Geophysics Ph.D. Student Kirstie Haynie Awarded Best Poster at GeoPRISMS Meeting
One of Two Students to Receive Honor
Kirstie Haynie, a Ph.D. student in the Department of Earth and Atmospheric Sciences, was awarded Best Student Poster at the 2015 GeoPRISMS Theoretical and Experimental Institute (TEI) on Subduction Cycles and Deformation held October 12-14 at Redondo Beach, Calif. Haynie is working with Assistant Professor Margarete Jadamec in the Geodynamics Research Group and Visualization Lab.
Haynie and one other student received this honor. She was gifted a signed copy of Tectonophysics Special Issue: Moho: 100 years after Andrija Mohorovičić edited by Hans Thybo, Irina Artemieva and Brian Kennett.

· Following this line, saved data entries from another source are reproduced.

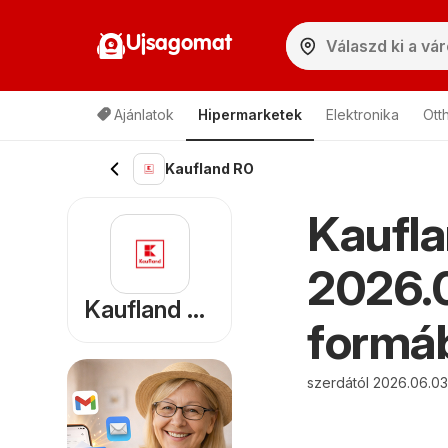
Ujsagomat
Ajánlatok
Hipermarketek
Elektronika
Ott
Kaufland RO
Kaufla
2026.0
Kaufland RO
formáb
szerdától 2026.06.03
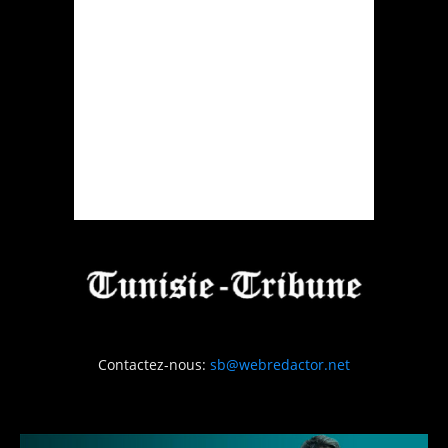
Contactez-nous:
sb@webredactor.net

Haynie presented her Ph.D. research, which investigates the role of plateau collision-subduction on overriding plate deformation and slab detachment in Alaska. Her poster, “Building the Yakutat Plateau into Models of Flat Slab Subduction in Alaska,” discussed her main research objectives, preliminary 2D gravity models used to constrain the oceanic plateau, and preliminary 2D geodynamic models examining the effects of plate coupling along the plate interface.
The National Science Foundation, through the GeoPRISMS office at the University of Michigan, funds the TEI where 120 participants, including Haynie, were awarded travel funding as well as onsite expenses. The goal of this conference was to provide a summary of recent progress made in the objectives of the subduction cycles and deformation initiative.
All talks and posters were related to structure and dynamics of subduction zones with topics on slab processes, the incoming plate, the megathrust, the shallow fore-arc, and the mantle wedge and arc crust.